Digestion

Vingt milliards, trente milliards, quarante, cinquante ? La Roue de la fortune hésite, bégaie. L'État est riche, l'individu est pauvre. L'individu doit se réjouir que l'État soit riche et diminue ses déficits. L'individu est toujours trop individualiste. On le lui répète beaucoup ces temps-ci. Ce moi est haïssable. Ne dites pas « Je », pensez « nous ». L'État, c'est nous. Le plus froid des monstres froids est au service de l'argent qui, comme dit Hegel, est « la vie mouvante en elle-même de ce qui est mort ».

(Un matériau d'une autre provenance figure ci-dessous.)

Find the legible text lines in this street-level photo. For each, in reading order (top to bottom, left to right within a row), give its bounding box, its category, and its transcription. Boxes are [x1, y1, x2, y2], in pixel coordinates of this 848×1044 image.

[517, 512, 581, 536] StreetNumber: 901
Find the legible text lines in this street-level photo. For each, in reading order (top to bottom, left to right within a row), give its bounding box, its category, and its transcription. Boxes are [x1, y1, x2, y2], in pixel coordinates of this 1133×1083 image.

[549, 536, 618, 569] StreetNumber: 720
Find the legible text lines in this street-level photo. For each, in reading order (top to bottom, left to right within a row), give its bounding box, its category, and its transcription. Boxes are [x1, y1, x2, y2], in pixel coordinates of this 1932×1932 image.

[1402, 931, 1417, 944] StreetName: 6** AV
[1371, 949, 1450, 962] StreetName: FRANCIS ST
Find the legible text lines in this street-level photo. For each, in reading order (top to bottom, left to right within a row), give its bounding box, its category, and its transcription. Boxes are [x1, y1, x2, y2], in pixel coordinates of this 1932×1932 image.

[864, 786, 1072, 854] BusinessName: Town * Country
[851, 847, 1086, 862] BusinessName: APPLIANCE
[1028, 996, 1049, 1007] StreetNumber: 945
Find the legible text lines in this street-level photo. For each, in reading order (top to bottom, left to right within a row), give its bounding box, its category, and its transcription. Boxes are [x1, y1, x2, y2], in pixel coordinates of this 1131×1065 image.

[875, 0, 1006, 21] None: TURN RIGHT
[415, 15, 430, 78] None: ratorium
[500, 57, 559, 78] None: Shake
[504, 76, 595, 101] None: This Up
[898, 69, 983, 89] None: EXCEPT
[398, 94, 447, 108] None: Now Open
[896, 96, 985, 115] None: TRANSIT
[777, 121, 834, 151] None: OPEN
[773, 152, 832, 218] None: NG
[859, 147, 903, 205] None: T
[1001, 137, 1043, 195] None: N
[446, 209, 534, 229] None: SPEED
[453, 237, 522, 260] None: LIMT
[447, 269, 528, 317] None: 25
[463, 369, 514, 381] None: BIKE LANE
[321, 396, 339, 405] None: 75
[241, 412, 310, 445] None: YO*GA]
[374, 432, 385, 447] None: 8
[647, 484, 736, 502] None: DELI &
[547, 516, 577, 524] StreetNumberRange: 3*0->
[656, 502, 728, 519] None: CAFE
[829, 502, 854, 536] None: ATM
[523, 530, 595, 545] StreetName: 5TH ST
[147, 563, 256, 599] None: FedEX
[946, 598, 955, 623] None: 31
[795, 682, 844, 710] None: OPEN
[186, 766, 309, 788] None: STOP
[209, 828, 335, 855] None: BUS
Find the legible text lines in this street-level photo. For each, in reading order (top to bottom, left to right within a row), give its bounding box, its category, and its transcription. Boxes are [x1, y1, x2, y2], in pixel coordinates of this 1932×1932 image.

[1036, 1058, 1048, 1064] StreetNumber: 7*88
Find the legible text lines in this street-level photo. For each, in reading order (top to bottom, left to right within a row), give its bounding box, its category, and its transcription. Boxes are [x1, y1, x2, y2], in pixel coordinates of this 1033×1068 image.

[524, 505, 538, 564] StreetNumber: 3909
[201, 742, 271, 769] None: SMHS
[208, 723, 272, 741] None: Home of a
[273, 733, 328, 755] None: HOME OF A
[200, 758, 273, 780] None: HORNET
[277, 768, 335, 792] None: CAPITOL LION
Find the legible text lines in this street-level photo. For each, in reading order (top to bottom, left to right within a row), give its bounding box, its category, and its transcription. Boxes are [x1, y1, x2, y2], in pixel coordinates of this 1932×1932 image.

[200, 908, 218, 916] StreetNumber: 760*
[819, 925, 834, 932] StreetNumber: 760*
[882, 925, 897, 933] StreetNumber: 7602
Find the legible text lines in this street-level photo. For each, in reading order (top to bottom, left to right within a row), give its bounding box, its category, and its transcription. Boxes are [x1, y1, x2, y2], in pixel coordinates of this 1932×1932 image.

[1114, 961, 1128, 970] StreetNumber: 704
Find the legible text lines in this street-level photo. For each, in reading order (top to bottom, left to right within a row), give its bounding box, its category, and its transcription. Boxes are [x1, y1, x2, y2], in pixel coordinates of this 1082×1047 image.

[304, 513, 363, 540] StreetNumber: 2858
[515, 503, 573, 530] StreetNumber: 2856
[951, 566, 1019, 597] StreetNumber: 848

On s'indigne bien haut de la course aux profits, mais le cirque de la dévastation n'est pas près de finir. Après l'Atlantique au fioul, voici le Danube au cyanure. La langue de porc me paraît douteuse. La rillette ne me dit rien qui vaille, le saumon fumé non plus. Ce poisson ne vient-il pas du Danube ? N'aurons-nous pas, bientôt, Dieu sait comment, le spectacle désolant d'une Seine à la strychnine ? D'un Rhône à la mort-aux-rats ? Certes, les marchés financiers veillent, il ne faudra pas dépasser les doses prescrites. Mais tout de même, je suis inquiet.

M. et Mme Davos ont donné un cocktail splendide pour célébrer leurs nouveaux ordinateurs interactifs et, comme le dit le slogan affiché ces jours-ci sur les murs de Paris : « Être interactif ou ne plus être. » Voilà ce qui s'appelle relooker Hamlet. Des banques n'hésitent pas à proposer l'image attrayante de Marx fumant un gros cigare, de Mao avec un chapeau melon, très content de lui, très « City ». M. et Mme Davos ont déploré que quelques énergumènes, dehors, cassent un McDonald's. Heureusement, les photographes étaient là. On a proposé aux manifestants de venir prendre à l'intérieur une coupe de champagne. Rien à faire, ils ont refusé. Ces gens sont butés, les meneurs étaient d'ailleurs déjà à Seattle. Allons, ce n'est pas grave, eux aussi seront digérés. Des émeutes racistes en Espagne ? Dominique Voynet légèrement mazoutée ? Le programme de Cohn-Bendit ? La célébration du martyre de Giordano Bruno à Rome ? Digestion, digestion.